Dénonciation de la protection des bourreaux
Le verdict est sans appel. Dans un rapport accablant, la Commission d’enquête parlementaire présidé par Sandrine Rousseau révèle un secret de polichinelle. Rapporté par Erwan Balanant, le rapport dénonce les violences sexistes, sexuelles ou morales qui gangrènent le cinéma et les autres milieux de la culture. Au fil de centaines d’auditions et de témoignages, le document, enregistré à la présidence de l’Assemblée nationale le 2 avril 2025, dresse un constat glaçant : ces milieux cultivent un entre-soi où l’impunité règne et où la parole des victimes est trop souvent réduite au silence. La commission met en lumière une mécanique bien huilée : des environnements précaires, hiérarchisés à l’extrême, où la dépendance économique et le culte du génie créateur favorisent les abus. Le talent devient une monnaie de pouvoir, l’admiration elle, un terrain fertile à la manipulation.

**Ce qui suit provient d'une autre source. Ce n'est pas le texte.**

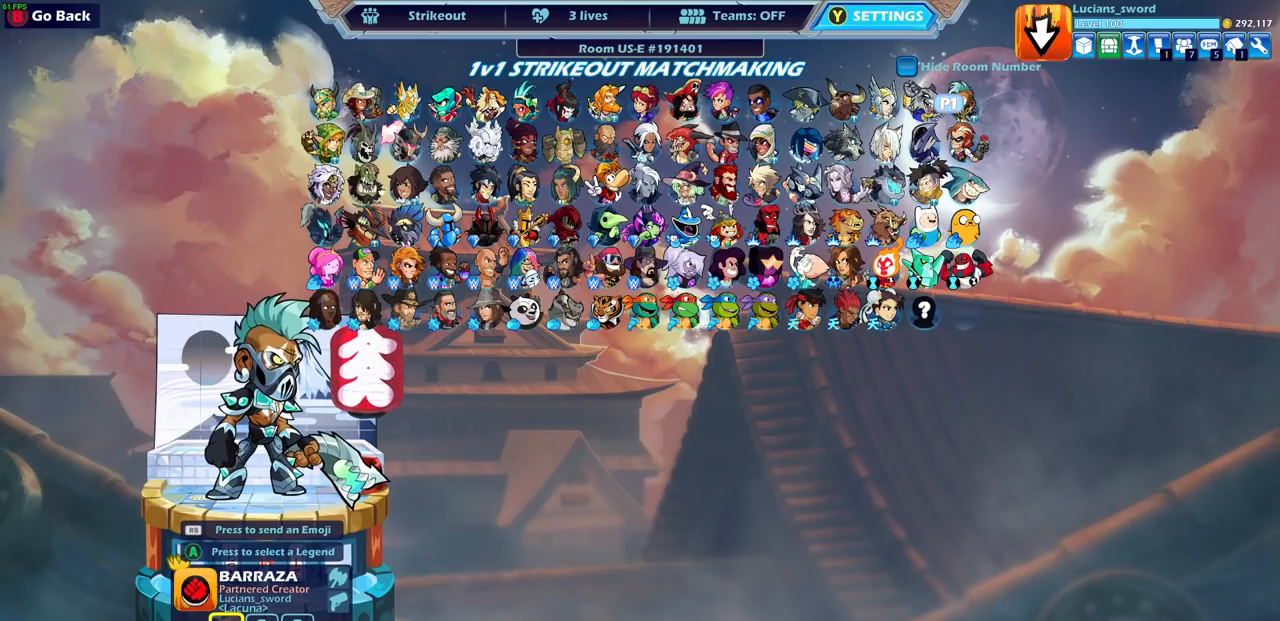
{"buttons": [], "left_stick": "center", "right_stick": "center", "events": []}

Le rapport recense une multitude de faits, tous plus choquants les uns que les autres. Les témoignages affluent : ceux d’actrices manipulées, de techniciennes humiliées, de mineures livrées à la brutalité d’un système qui les broie. Les noms des victimes, Adèle Haenel, Judith Godrèche, Anna Mouglalis, Sara Forestier, résonnent comme des alertes. Leurs voix brisées dénoncent une industrie qui sacrifie les femmes sur l’autel de la création. Si le mouvement MeToo initie un frémissement, il peine à faire tomber les bastions de l’omerta. L’industrie continue de protéger les bourreaux, quand elle ne les célèbre pas. Le rapport de la Commission d’enquête pointe la complaisance persistante des institutions, des chaînes de télévision et même de l’État. Certains mis en cause restent décorés, d’autres conservent leurs postes. Une sidérante inertie qui soulève une question simple : que vaut la parole d’une victime face à l’aura d’un homme célèbre, d’un auteur, d’un réalisateur ?

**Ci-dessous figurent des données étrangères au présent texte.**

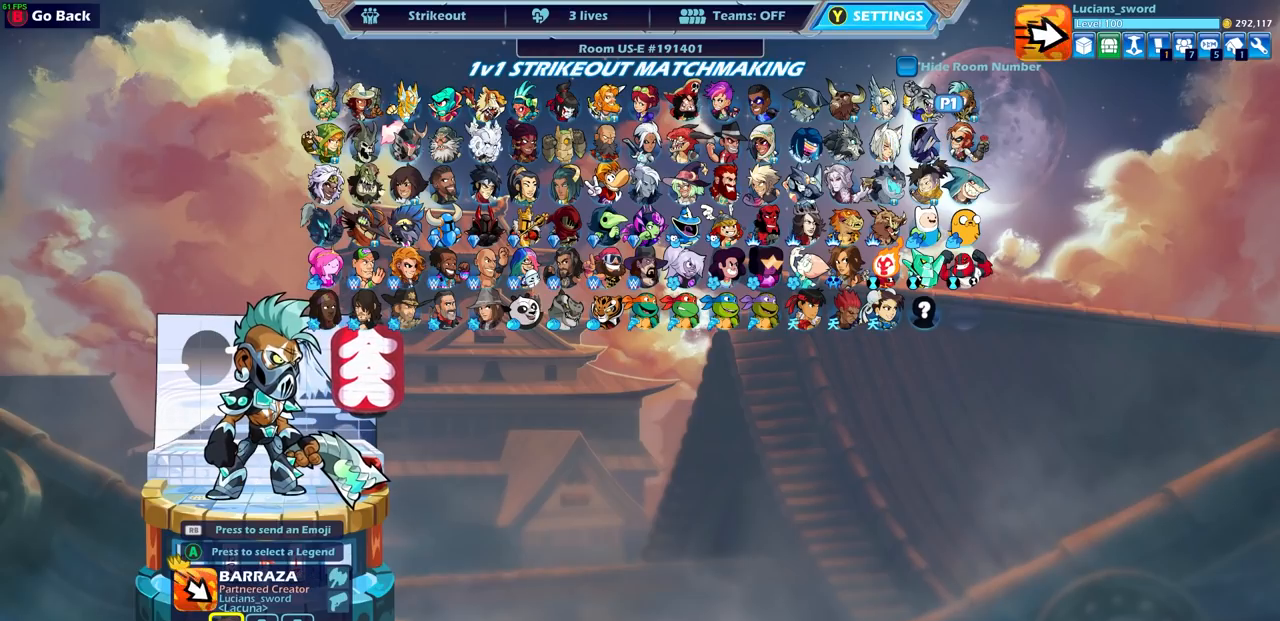
{"buttons": [], "left_stick": "center", "right_stick": "center", "events": []}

Principales recommandations du rapport
Le rapport ne se contente pas d’alerter. Il propose une batterie de recommandations pour lutter contre ce fléau. Il propose de généraliser la formation contre les violences sexistes et sexuelles. Aussi, la mise en place de dispositifs de prévention, ou encore de coordinateurs d’intimité sur les plateaux permettrait de prévenir les agressions. La nécessité d’une vaste enquête de victimation devient urgente, afin de mesurer l’ampleur réelle des abus, encore largement sous-estimée. Puisque les enfants aussi font partie du milieu du spectacle le rapport propose plusieurs mesure pour les protéger. Il s’agit de mesures tel qu’étendre le cadre juridiques aux mineurs âgés de 16 à 18 ans, de prohiber la sexualité des mineurs à l’écran ou encore d’exiger la présence d’un responsable des enfants sur les lieux pour toutes les productions artistiques. Le rapporteur estime aussi indispensable de professionnaliser la fonction de référent Violences et Harcèlement Sexistes et Sexuelles, pour que tous puissent travailler en sécurité dans un environnement sain.

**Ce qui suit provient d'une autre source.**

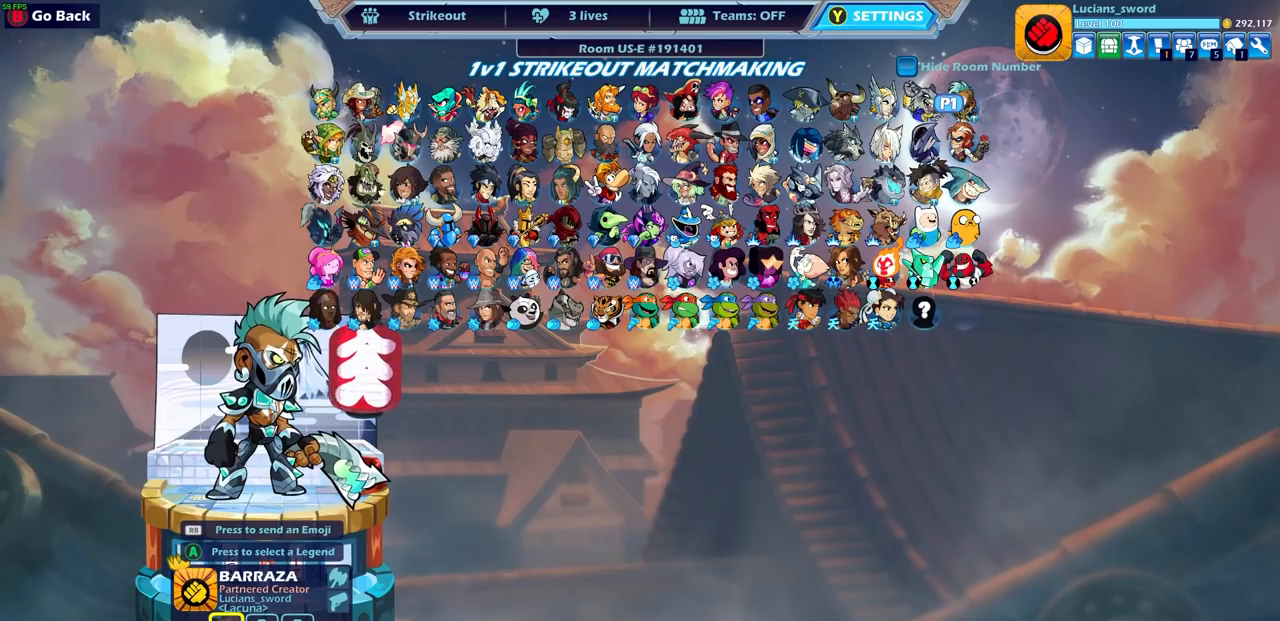
{"buttons": [], "left_stick": "center", "right_stick": "center", "events": []}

Le rapport se termine sur une mise en garde. Tant que les comportements déviants seront tolérés, justifiés ou niés au nom de la création artistique, les carrières continueront de se briser. Les talents vont s’éteindre, et les violences se répéter. La Commission conclut qu’il est temps que le monde de la culture cesse de se croire au-dessus des lois.